E2 Round-up: Enviros race to define Brown’s climate-changing win
She points to signs such as Majority Leader Harry Reid’s (D-Nev.) recent pledge to bring up a climate bill this year and the work of Sens. John Kerry (D-Mass.), Lindsey Graham (R-S.C.) and Joe Lieberman (I-Conn.) to craft a bipartisan plan.
Taylor-Miesle also writes that she’s “not counting Brown out.”
“Most of Brown’s tea party supporters are out-of-staters, eager to push their agenda in whatever campaign they can. But now that the election is over, those folks will return home, and Brown will be left with the people who elected him — Massachusetts citizens who have said in poll after poll that they want clean energy and climate legislation to pass,” she writes.
Over at the Dallas Morning News, however, Washington reporter Dave Michaels wonders whether climate change legislation is “still a priority for team Obama.”
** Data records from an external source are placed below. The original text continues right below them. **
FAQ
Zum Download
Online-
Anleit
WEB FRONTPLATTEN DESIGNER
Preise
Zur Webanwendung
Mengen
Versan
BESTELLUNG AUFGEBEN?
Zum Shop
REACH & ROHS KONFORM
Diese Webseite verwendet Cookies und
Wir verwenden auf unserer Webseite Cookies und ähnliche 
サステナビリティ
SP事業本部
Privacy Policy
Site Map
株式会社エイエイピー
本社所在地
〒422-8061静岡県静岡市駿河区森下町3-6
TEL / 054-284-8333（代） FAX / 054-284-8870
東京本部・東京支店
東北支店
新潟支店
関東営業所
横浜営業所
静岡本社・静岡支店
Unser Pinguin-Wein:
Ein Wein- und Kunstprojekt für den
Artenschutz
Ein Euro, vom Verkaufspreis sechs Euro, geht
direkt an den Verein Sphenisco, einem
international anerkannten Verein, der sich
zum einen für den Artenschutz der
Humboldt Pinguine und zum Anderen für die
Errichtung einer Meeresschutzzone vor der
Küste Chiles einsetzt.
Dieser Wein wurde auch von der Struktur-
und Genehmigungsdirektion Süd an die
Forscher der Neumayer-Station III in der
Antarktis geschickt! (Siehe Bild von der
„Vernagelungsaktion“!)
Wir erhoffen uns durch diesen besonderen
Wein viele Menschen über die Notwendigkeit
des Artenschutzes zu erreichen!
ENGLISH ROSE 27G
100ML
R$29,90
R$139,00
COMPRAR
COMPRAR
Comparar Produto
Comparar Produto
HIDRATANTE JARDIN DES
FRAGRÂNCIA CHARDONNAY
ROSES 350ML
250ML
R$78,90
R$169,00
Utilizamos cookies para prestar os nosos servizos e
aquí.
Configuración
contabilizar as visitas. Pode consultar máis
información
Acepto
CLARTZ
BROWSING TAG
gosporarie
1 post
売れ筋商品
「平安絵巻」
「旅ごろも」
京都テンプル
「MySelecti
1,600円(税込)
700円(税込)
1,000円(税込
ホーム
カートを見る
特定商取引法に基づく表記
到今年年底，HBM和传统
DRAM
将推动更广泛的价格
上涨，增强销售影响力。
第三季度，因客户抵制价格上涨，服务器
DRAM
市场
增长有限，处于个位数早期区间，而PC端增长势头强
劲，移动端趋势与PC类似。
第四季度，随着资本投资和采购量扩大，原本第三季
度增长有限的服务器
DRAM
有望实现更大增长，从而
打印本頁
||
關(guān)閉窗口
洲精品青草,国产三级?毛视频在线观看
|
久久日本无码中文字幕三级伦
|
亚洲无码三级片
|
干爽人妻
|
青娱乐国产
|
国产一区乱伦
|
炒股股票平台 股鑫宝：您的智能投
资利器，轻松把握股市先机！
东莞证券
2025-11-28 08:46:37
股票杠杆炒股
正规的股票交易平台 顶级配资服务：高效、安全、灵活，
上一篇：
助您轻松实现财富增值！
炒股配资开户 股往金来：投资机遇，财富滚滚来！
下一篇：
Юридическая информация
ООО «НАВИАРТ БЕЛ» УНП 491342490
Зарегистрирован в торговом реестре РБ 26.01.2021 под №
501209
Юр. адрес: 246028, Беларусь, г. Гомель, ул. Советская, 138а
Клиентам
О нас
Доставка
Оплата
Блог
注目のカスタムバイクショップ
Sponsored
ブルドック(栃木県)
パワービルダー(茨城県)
His piece came before Brown’s win last night, but he notes that White House senior advisor David Axelrod didn’t list climate among the top 2010 priorities in a briefing with reporters Tuesday.
The future of the U.S. coal industry is bound up in whatever climate change decisions lawakers do — or don’t — make.
But even with national legislation in limbo, a new report by West Virginia environmental consultants predicts continued declines in Central Appalachian coal production and urges states in the region to boost their support for renewable energy development, the Associated Press reports.